Их отчуждению способствовала и Сусана, бедная родственница. Первым влюбился Матиас, и Паскуаль, который до этого почти не обращал внимания на кузину, решил очаровать ее своими неуклюжими ухаживаниями. Но тут оба потерпели фиаско, потому что Сусана неожиданно подцепила богатого старикашку и решила сделаться затворницей в почтенном доме, надеясь на обеспеченное вдовство.
Одно время братья были, правда, вместе и даже наслаждались непривычной для себя общностью взглядов: они стали членами одной политической партии и оба фигурировали в списке одного клуба. Часто приходилось им участвовать в спорах, плечом к плечу, против какого-нибудь разуверившегося, кандидата в перебежчики, который напоминал о невыполненных обещаниях или ошибках руководителей. Паскуаль думал, что, несмотря на разногласия, может быть, еще не поздно проникнуться братскими чувствами.

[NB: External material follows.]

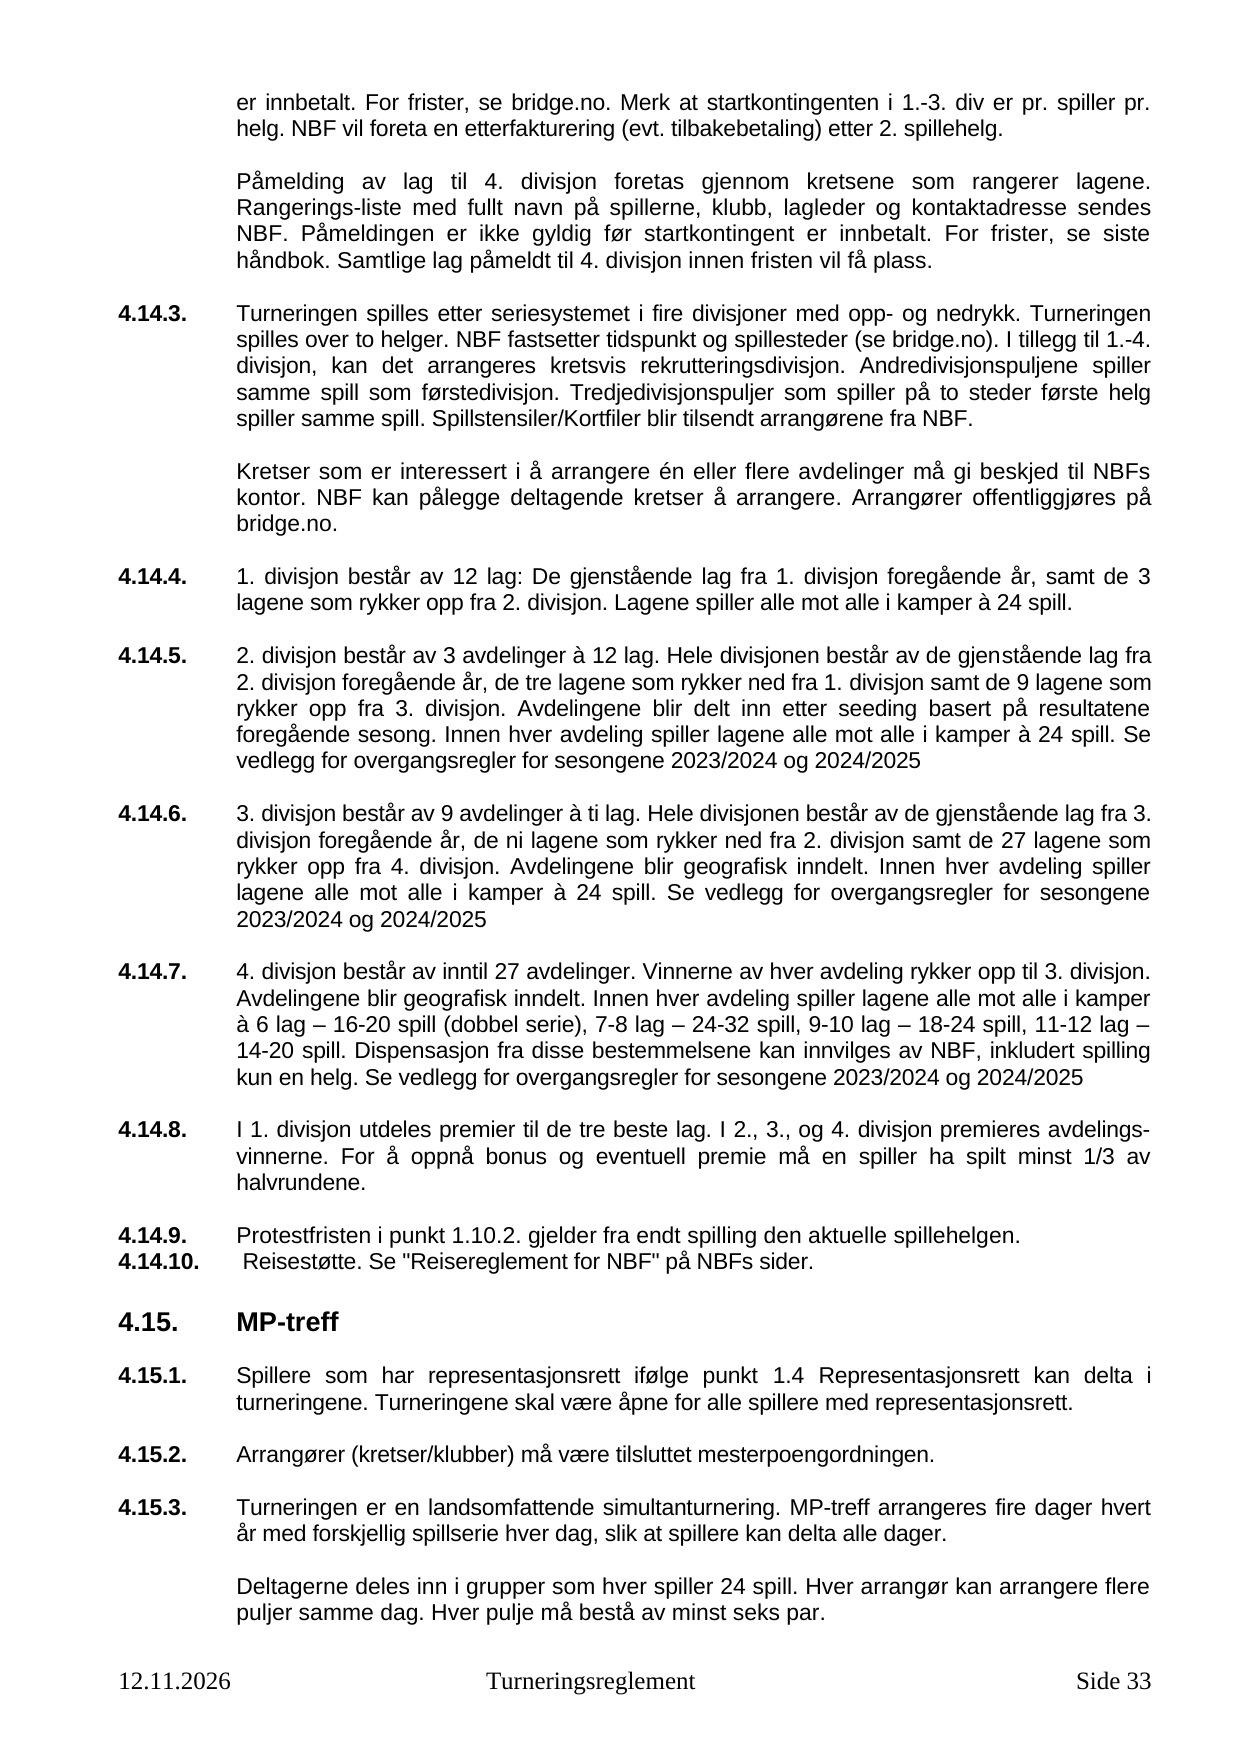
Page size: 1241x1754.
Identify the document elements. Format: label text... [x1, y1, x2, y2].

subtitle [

Отец нашел уже вечный покой, поэтому по вечерам они оставались с матерью, сопровождали ее в гости, чтобы помочь ей хоть немного прийти в себя после страшного удара. Но ничто не могло облегчить ее горе. Потом Матиас женился, но Паскуаль, который и теперь все еще предпочитал холостяцкую жизнь, не прерывал этой прохладной дружбы, о которой оба сохранили кисло-сладкое воспоминание.
Но вот умерла и мать, единственная, к кому они были по-настоящему привязаны, и Паскуаль с трудом приходил в себя. Часто во сне его мучил один и тот же кошмар: он видел свою бедную мать, отчаянно стремящуюся покинуть этот мир, ее усталые, полные мольбы глаза, когда кто-нибудь из лучших побуждений пытался вселить в нее надежду. Паскуаль предпочел бы, чтобы у нее была болезнь, поддающаяся определенному диагнозу. Он не мог избавиться от мысли, что она умерла единственно и исключительно от желания умереть, от отвращения ко всему, от нежелания держаться за жизнь, и испытывал чувство раскаяния, что не сумел стать для нее необходимым, не смог добиться, чтобы мать хотела жить хотя бы ради него. Ему не давали покоя воспоминания, он так и видел эти губы, которые не хотели говорить, глаза, в которых не было даже грусти.
Когда мать наконец умерла, Матиасу и Сусане пришлось без него приводить в порядок дела — он совсем пал духом и находился в таком угнетенном состоянии, что сам испытывал к себе жалость. Долгое время его преследовал страх, что с ним начнут говорить о цифрах, о прибылях, о документах. А он с нетерпением ожидал лишь одного вопроса. Предложи ему Матиас взять украшения, он бы согласился. Он готов был отдать за них все: мысль об этих драгоценностях, которые умещались на ладони, становилась навязчивой. Он и сам точно не знал, зачем ему эти вещи, они казались ему едва ли не воплощением матери, большим, чем ее бедное тело в последние месяцы жизни. Это ожерелье, это кольцо, эти серьги напоминали о времени, когда мать улыбалась, ходила в гости, подавала руку отцу, приглашая его пройтись по саду в те далекие тихие вечера…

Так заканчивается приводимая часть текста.